Problem details:
Write out, word for word, the portion of the article on the Native American Spring Celebration starting at "Thousands of people" and ending at "Santa Rosa said.".
───── Text passage
Dean Hoagland performs a traditional Pomo dance during the Native American Spring Celebration on the Santa Rosa Junior College campus in Santa Rosa, California on Sunday, May 6, 2012. (BETH SCHLANKER/ The Press Democrat)

Pomo Indians host Native American celebration at SRJC

Thousands of people gathered Sunday under the oaks at Santa Rosa Junior College for the annual Native American Spring Celebration.

"It's always an amazing gathering of local Pomo people and local tribes," Dean Hoaglin of Santa Rosa said.

Santa Rosan born and raised, Hoaglin said the celebration is a priority for him each year because of all of the people he'll get to see.

"It's about family," Hoaglin said.

Hoaglin, a longtime member of the Santa Rosa Pomo Dancers, was waiting his turn to perform later in the day. Meanwhile, he greeted numerous friends as he watched Pomo dancers perform from the Elem Indian Colony in Lake County.

"This is the start of the dance season for us," Hoaglin said.

About a dozen dance groups performed Sunday, from inland and coastal tribes, as well as Hawaiian and Aztec dancers.
──────────
───── Information shown
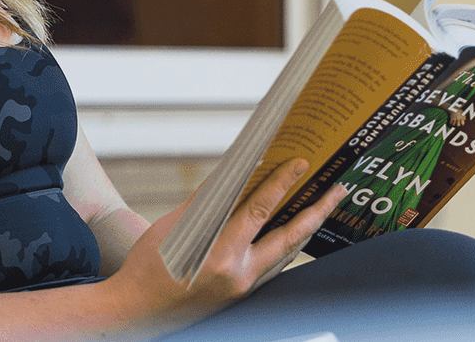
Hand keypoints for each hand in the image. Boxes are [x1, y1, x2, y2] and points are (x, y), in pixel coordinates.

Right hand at [101, 158, 348, 338]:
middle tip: (337, 190)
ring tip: (323, 207)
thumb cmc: (148, 268)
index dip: (282, 183)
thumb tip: (234, 176)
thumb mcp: (173, 226)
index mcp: (220, 253)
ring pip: (286, 254)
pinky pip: (273, 267)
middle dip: (316, 211)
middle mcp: (238, 273)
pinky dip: (286, 247)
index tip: (301, 163)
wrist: (137, 311)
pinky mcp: (241, 295)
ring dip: (306, 228)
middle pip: (289, 237)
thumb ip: (208, 202)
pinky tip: (293, 233)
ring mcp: (243, 288)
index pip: (260, 209)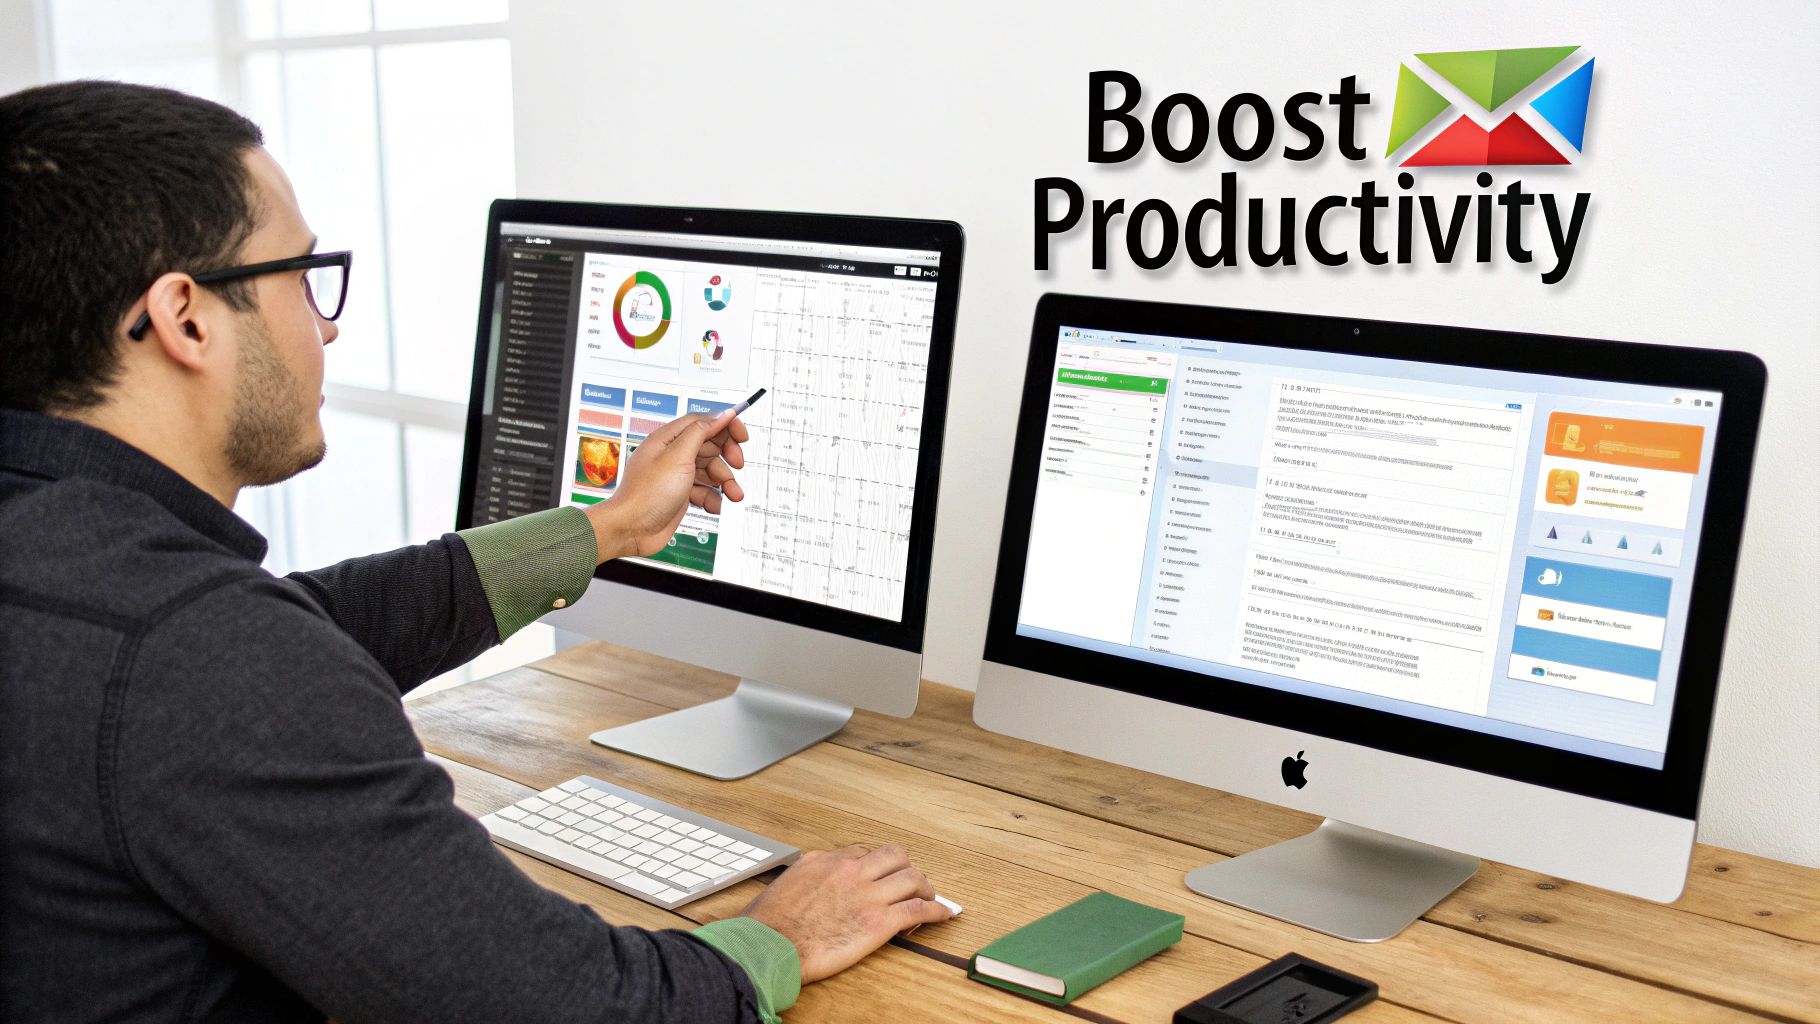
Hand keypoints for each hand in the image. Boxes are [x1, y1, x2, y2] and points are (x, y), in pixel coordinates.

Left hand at [585, 412, 749, 560]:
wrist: (631, 529)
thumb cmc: (646, 494)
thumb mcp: (677, 457)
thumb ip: (701, 432)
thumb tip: (721, 415)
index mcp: (668, 439)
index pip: (703, 422)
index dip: (725, 425)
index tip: (742, 435)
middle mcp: (673, 454)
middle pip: (710, 446)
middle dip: (727, 456)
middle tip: (737, 465)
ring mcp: (677, 475)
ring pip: (710, 470)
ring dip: (725, 481)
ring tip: (733, 494)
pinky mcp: (680, 494)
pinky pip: (705, 490)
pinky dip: (714, 498)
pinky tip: (714, 506)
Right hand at [737, 844, 952, 983]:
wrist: (770, 946)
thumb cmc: (769, 923)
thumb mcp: (785, 884)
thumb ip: (805, 876)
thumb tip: (809, 882)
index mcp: (826, 861)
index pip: (863, 853)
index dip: (876, 866)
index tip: (880, 878)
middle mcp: (850, 871)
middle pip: (895, 856)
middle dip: (906, 868)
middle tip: (910, 882)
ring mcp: (867, 895)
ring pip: (912, 878)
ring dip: (925, 888)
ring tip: (928, 899)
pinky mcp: (879, 923)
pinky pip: (918, 910)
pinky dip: (936, 912)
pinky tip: (943, 915)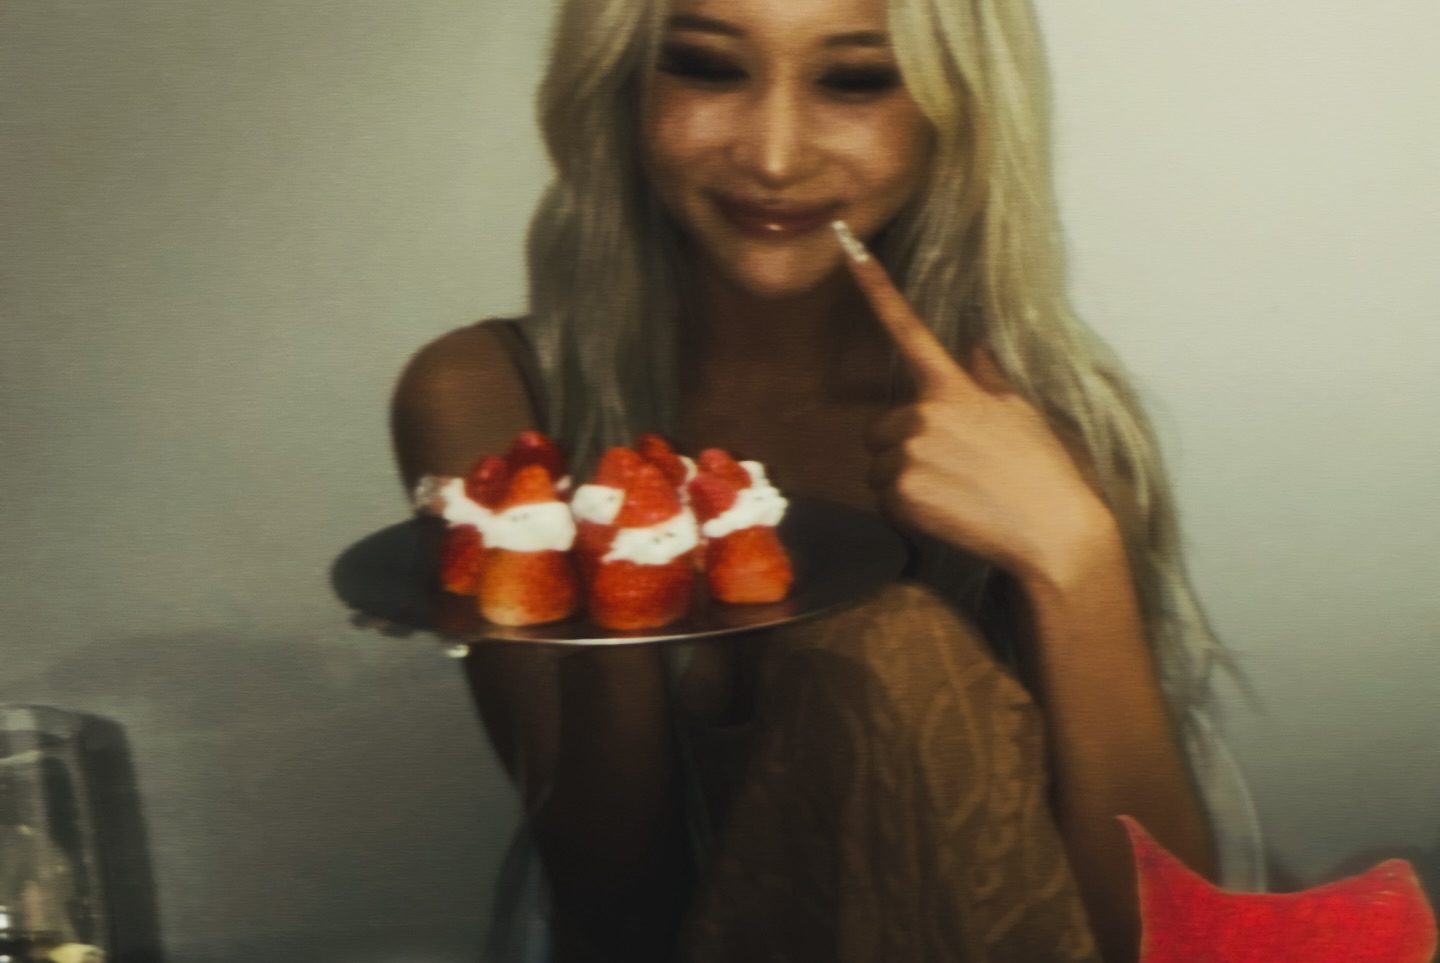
──────────
Result below:
Thousands of people gathered Sunday under the oaks at Santa Rosa Junior College for the annual Native American Spring Celebration.

"It's always an amazing gathering of local Pomo people and local tribes," Dean Hoaglin of Santa Rosa said.